Some 650 students of Hydel Junior Preparatory School, located at Ferry, in St. Catherine, were exposed to a wide range of career choices, at their school’s Career Day, held on May 13.
Several professionals spoke to the students, aged three to 12 years, about their professions and answered questions, while groups of students paraded in the uniforms of the different professions.
One of the students who took part in the parade was 10-year-old Daniel Phipps. He was among a group of students dressed as bakers.
Students of Hydel in their pilot uniforms
“That’s my son,” his proud mother, Rhona Cole told JIS News.
Miss Cole was among parents, who had dressed their children and taken them to school, and returned to support the event.
“I took time off from work to be here, to see him (Daniel) and the children in their career uniform,” Miss Cole said. “He’s autistic, so he has problems communicating and he does repetitive things. I visualise him working with people in the future,” she said.
Flight Attendant, Lilia Bennett, also a parent, spoke of the importance of an airline to a country, the services they provide to travellers, the safety features to be observed and the opportunity the job provides for travel to other countries and to learn about different cultures.
Students of Hydel in their fire-fighting uniforms
Six-year-old, David Dunkley, who was dressed as a pilot, told JIS News that he has travelled before and would really like to fly a plane. “I want to be a pilot, I would love to fly a plane some day,” he said.
Dressed as a baker, eight-year-old Ronaldo Williams, is already preparing for his chosen career. “I want to be a baker, I like bread, my mother is a baker and I help my mother,” he said.
Student, Michael Stanley, was dressed in a Jamaica Defence Force (JDF) uniform, but he wants to become a basketball player.
“I think it is fun, people say I must play it, because I am tall. My daddy is six feet tall and I will grow to be taller than my daddy,” the nine-year-old told JIS News.

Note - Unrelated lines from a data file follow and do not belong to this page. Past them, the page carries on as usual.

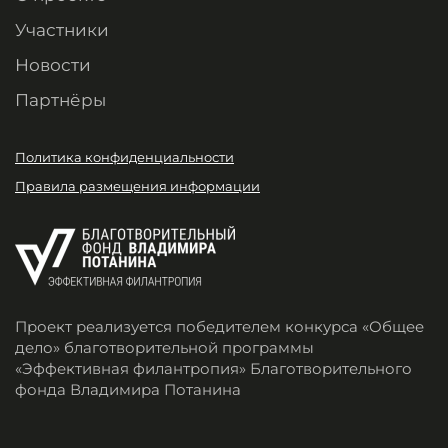
Участники
Новости
Партнёры
Политика конфиденциальности
Правила размещения информации
Проект реализуется победителем конкурса «Общее
дело» благотворительной программы
«Эффективная филантропия» Благотворительного
фонда Владимира Потанина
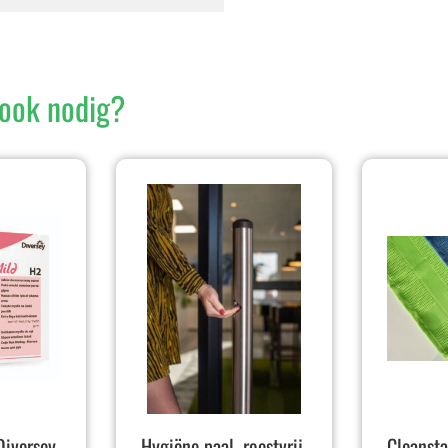
ook nodig?
iversey
Hygiëne paal, roestvrij
Cleansta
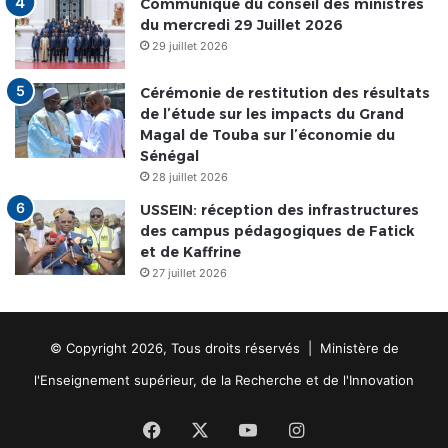
Communiqué du conseil des ministres
du mercredi 29 Juillet 2026
29 juillet 2026
Cérémonie de restitution des résultats
de l’étude sur les impacts du Grand
Magal de Touba sur l’économie du
Sénégal
28 juillet 2026
USSEIN: réception des infrastructures
des campus pédagogiques de Fatick
et de Kaffrine
27 juillet 2026
© Copyright 2026, Tous droits réservés | Ministère de
l'Enseignement supérieur, de la Recherche et de l'Innovation
Facebook
X
YouTube
Instagram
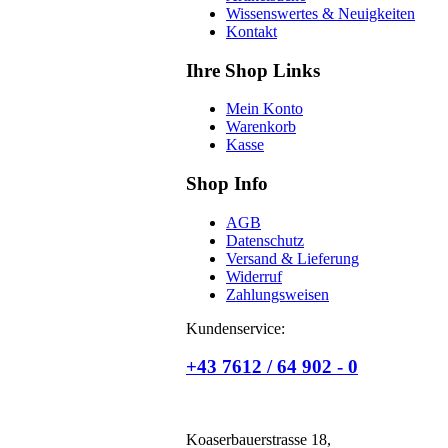
Wissenswertes & Neuigkeiten
Kontakt
Ihre Shop Links
Mein Konto
Warenkorb
Kasse
Shop Info
AGB
Datenschutz
Versand & Lieferung
Widerruf
Zahlungsweisen
Kundenservice:
+43 7612 / 64 902 - 0
Koaserbauerstrasse 18,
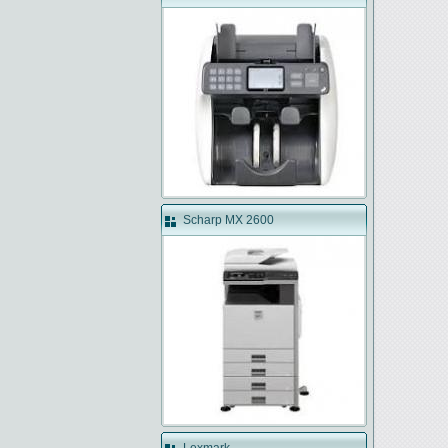
Scharp MX 2600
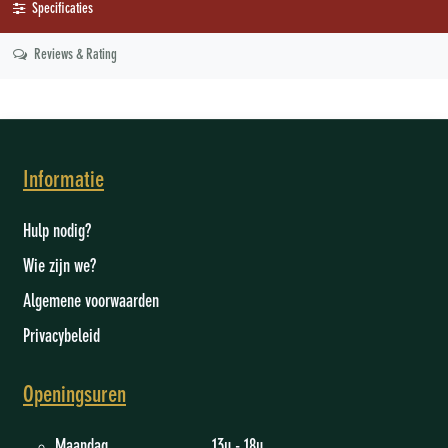
Specificaties
Reviews & Rating
Informatie
Hulp nodig?
Wie zijn we
?
Algemene voorwaarden
Privacybeleid
Openingsuren
Maandag 13u - 18u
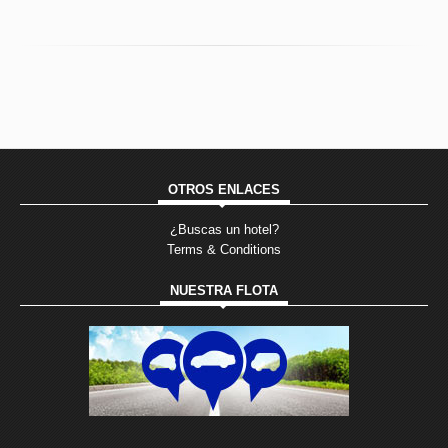
OTROS ENLACES
¿Buscas un hotel?
Terms & Conditions
NUESTRA FLOTA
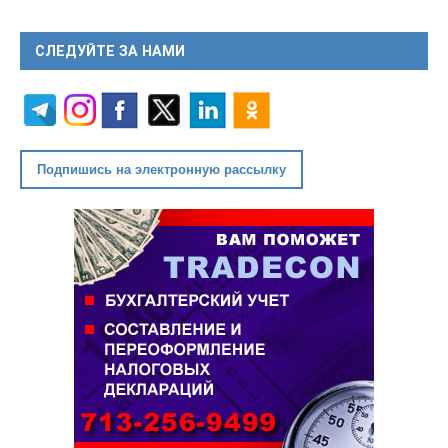
СЛЕДУЙТЕ ЗА НАМИ
Подпишись на электронную рассылку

The student ‘fire-fighters’ seemed to have had the most fun as they demonstrated the ‘Stop, Drop, and Roll’ technique to follow when their clothes are on fire. The real fire-fighters from the Spanish Town Division told the students not to hide behind, beneath, or in objects, but instead, to get out of a burning house immediately, by crawling, as the level of the deadly, choking smoke is much lesser closer to the floor.
A total of 12 career areas were highlighted, including the Jamaica Constabulary Force (JCF), nursing, farming, engineering, athletics, entrepreneurship, and working in media. The Jamaica Information Service (JIS) was invited to make a presentation and to mount a display of the various disciplines within the media.
Manager of the Television Department of the JIS, Stacy-Ann Smith, who made the presentation on behalf of the agency said she enjoyed the children’s participation. “Nearly all of them knew what JIS means,” Mrs. Smith said.
“It makes sense to start engaging the children’s minds toward a profession from an early age, and making them wear the uniform makes achieving the goal much more real for them,” she added.
Addressing the students, School Principal, Ann Bell said that, “as school principals and teachers, it is our duty to give you a good education, so that you can get a good job”.
Founder and President of the Hydel Group of Schools, Senator Hyacinth Bennett, said the means already exist for her students to get a good education.
“We have from nursery to university right here on our compound, one school feeding the other at the next level,” she told JIS News.
The Hydel Group of Schools, which is located on 6.5 acres of land, comprise 11 institutions, including a nursery, pre-school, preparatory school, pre-first form (for students who are not academically ready for junior high), junior high, senior high, sixth form, special education, remedial reading, academic support, and a university college, which offers early childhood and primary education degrees and diplomas.